──────── Excerpted records
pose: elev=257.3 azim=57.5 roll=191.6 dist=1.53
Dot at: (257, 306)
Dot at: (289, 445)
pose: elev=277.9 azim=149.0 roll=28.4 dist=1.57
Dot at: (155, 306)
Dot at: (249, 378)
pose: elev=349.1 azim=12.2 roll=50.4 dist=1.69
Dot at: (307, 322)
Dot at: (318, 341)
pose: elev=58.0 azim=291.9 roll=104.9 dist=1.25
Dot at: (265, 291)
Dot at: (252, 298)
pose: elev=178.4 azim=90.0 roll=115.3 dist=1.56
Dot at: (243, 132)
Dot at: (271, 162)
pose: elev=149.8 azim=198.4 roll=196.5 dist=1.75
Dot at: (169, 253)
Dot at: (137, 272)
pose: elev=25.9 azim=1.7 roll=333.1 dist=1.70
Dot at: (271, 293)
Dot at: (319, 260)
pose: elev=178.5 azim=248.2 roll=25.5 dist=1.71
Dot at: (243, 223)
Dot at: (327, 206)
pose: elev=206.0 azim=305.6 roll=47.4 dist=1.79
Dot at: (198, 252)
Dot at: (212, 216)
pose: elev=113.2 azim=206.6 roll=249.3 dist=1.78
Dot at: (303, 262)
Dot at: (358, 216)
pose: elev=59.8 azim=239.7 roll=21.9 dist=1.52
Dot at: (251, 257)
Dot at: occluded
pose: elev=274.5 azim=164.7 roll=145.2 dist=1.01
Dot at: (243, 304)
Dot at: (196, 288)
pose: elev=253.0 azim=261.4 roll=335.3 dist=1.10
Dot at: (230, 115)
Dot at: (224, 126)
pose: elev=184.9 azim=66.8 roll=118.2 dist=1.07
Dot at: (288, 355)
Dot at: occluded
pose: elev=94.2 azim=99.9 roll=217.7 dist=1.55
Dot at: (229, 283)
────────────────
Can you rewrite all of the material above, changing every "pose" to "view" and leaving everything else unchanged?

view: elev=257.3 azim=57.5 roll=191.6 dist=1.53
Dot at: (257, 306)
Dot at: (289, 445)
view: elev=277.9 azim=149.0 roll=28.4 dist=1.57
Dot at: (155, 306)
Dot at: (249, 378)
view: elev=349.1 azim=12.2 roll=50.4 dist=1.69
Dot at: (307, 322)
Dot at: (318, 341)
view: elev=58.0 azim=291.9 roll=104.9 dist=1.25
Dot at: (265, 291)
Dot at: (252, 298)
view: elev=178.4 azim=90.0 roll=115.3 dist=1.56
Dot at: (243, 132)
Dot at: (271, 162)
view: elev=149.8 azim=198.4 roll=196.5 dist=1.75
Dot at: (169, 253)
Dot at: (137, 272)
view: elev=25.9 azim=1.7 roll=333.1 dist=1.70
Dot at: (271, 293)
Dot at: (319, 260)
view: elev=178.5 azim=248.2 roll=25.5 dist=1.71
Dot at: (243, 223)
Dot at: (327, 206)
view: elev=206.0 azim=305.6 roll=47.4 dist=1.79
Dot at: (198, 252)
Dot at: (212, 216)
view: elev=113.2 azim=206.6 roll=249.3 dist=1.78
Dot at: (303, 262)
Dot at: (358, 216)
view: elev=59.8 azim=239.7 roll=21.9 dist=1.52
Dot at: (251, 257)
Dot at: occluded
view: elev=274.5 azim=164.7 roll=145.2 dist=1.01
Dot at: (243, 304)
Dot at: (196, 288)
view: elev=253.0 azim=261.4 roll=335.3 dist=1.10
Dot at: (230, 115)
Dot at: (224, 126)
view: elev=184.9 azim=66.8 roll=118.2 dist=1.07
Dot at: (288, 355)
Dot at: occluded
view: elev=94.2 azim=99.9 roll=217.7 dist=1.55
Dot at: (229, 283)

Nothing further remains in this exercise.